And speaking of batteries, the salespeople might neglect to tell you that the ton or so of deep-cycle nickel-metal hydride storage batteries the EV1 uses can be recharged only a certain number of times; after one or two years, they must be replaced. Not counting the cost of recycling, or trashing these batteries in a toxic landfill, the owner must pay $4,000-$6,000 to replace them.
That would buy a lot of gas, oil and tuneups for a low-polluting Yugo. It would even BUY a used Yugo.
Let's stop for a moment here and reexamine our goal: lower pollution.
Efficiency is the ability to utilize the energy stored in a fuel (charcoal, gasoline or electricity) and convert it into work. The more power an engine can produce from a given amount of fuel, the more efficient the engine. Our old standby, the internal combustion engine, doesn't win any awards with an average efficiency of only 30 percent. The rest goes up in heat and unburned gases. Modern electronic controls have squeezed out another 5 to 10 percent, but that's about the best this type of engine can do.
####
Task requirements -
• A. According to the EV1 excerpt, what is the average efficiency of the internal combustion engine?
• B. Transcribe the portion of the EV1 excerpt that begins at the words "And speaking of" and stops after the words "a used Yugo.".
The material plays no part in this exercise.
####
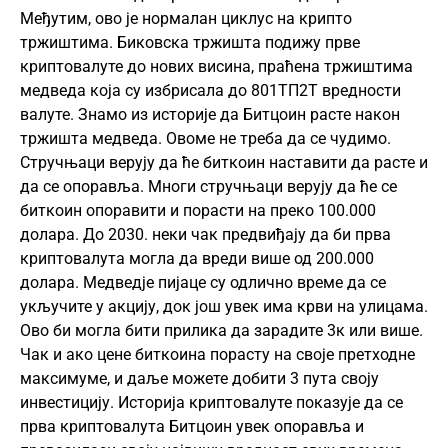
Међутим, ово је нормалан циклус на крипто
тржиштима. Биковска тржишта подижу прве
криптовалуте до нових висина, праћена тржиштима
медведа која су избрисала до 801ТП2Т вредности
валуте. Знамо из историје да Битцоин расте након
тржишта медведа. Овоме не треба да се чудимо.
Стручњаци верују да ће биткоин наставити да расте и
да се опоравља. Многи стручњаци верују да ће се
биткоин опоравити и порасти на преко 100.000
долара. До 2030. неки чак предвиђају да би прва
криптовалута могла да вреди више од 200.000
долара. Медведје пијаце су одлично време да се
укључите у акцију, док још увек има крви на улицама.
Ово би могла бити прилика да зарадите 3к или више.
Чак и ако цене биткоина порасту на своје претходне
максимуме, и даље можете добити 3 пута своју
инвестицију. Историја криптовалуте показује да се
прва криптовалута Битцоин увек опоравља и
####
Solutions in order -
• A. It averages only 30 percent.

• B.
And speaking of batteries, the salespeople might neglect to tell you that the ton or so of deep-cycle nickel-metal hydride storage batteries the EV1 uses can be recharged only a certain number of times; after one or two years, they must be replaced. Not counting the cost of recycling, or trashing these batteries in a toxic landfill, the owner must pay $4,000-$6,000 to replace them.
That would buy a lot of gas, oil and tuneups for a low-polluting Yugo. It would even BUY a used Yugo.